In verità è difficile prevedere in anticipo cosa aspettarsi dalla serata e le uniche indicazioni vengono dalla scelta dell’atmosfera da club dello Studio anziché gli spazi del Teatro dove qualche anno fa Ribot aveva suonato con i suoi Los Cubanos Postizos, in previsione di un concerto che avrà di sicuro un andamento meno aulico e colto rispetto al background di stampo jazzistico dell’artista. In effetti quando Marc Ribot si siede davanti ad una pedaliera che pare la cabina di pilotaggio di un’astronave, quando Ismaily manovra i volumi dell’amplificatore come un’aviatore in fase di decollo e quando Smith comincia a roteare le bacchette come un giocoliere, l’impressione è che sul palco possa succedere qualsiasi cosa, perchè il qui ed ora del musicista americano e le intenzioni dei Ceramic Dog sono quel frenetico intreccio di pulsazioni funk, schegge punk, derive free, visioni psichedeliche e vortici d’avanguardia, che riempie l’ultimo lavoro di studio YRU Still Here? e che suona come uno dei punti più estremi raggiunti dalla carriera del chitarrista.
In realtà, come puntualizza l’autore, i Ceramic Dog non sono un semplice progetto, ma una vera e propria band, per cui quello che echeggia nella sala piuttosto affollata dello Studio Foce è quanto di più prossimo alla forma canzone possa scaturire da una mente vulcanica e non allineata come quella di Ribot, così come le dinamiche serrate e l’intesa perfetta tra i musicisti fanno pensare alle baldorie elettriche di un classico power trio al massimo dell’eccitazione, come succede quando partono le traiettorie post rock di una lunga e ipnotica Shut That Kid Up o il nervoso hardcore di Fuck La Migra.
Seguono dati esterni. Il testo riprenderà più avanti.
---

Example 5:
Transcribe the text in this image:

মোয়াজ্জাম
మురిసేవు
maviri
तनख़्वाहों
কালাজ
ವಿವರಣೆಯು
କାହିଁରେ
In un bailame di manoscritti, Ribot cerca parole che canta oscillando tra il martellante fraseggio di un rapper e il flusso di coscienza del poeta beat, declamando testi in cui si individuano le stesse istanze di resistenza enunciate nello splendido album Songs Of Resistance 1942 – 2018 dello scorso anno, oppure che hanno l’aria di divertenti nonsense zappiani come capita quando partono il febbrile funky di Beer, il dondolio lisergico di una caraibica Pensylvania 6 6666 o la stralunata rilettura di Satisfaction.
Sebbene i Ceramic Dog mantengano i volumi, la ferocia e le tensioni di una rock’n’roll band per buona parte dello show strappando dalle sedie il composto pubblico svizzero, non manca lo spazio dedicato all’eleganza del jazz o alla poesia di una ballata dall’aura folk, momenti in cui la tecnica superba del chitarrista prevale sulla foga dello sperimentatore. Nell’entusiasmo generale, i Ceramic Dog regalano un doppio bis ad una platea quasi stordita e sopraffatta da un concerto che probabilmente rimarrà uno dei momenti più eclatanti della pur ricca stagione elvetica.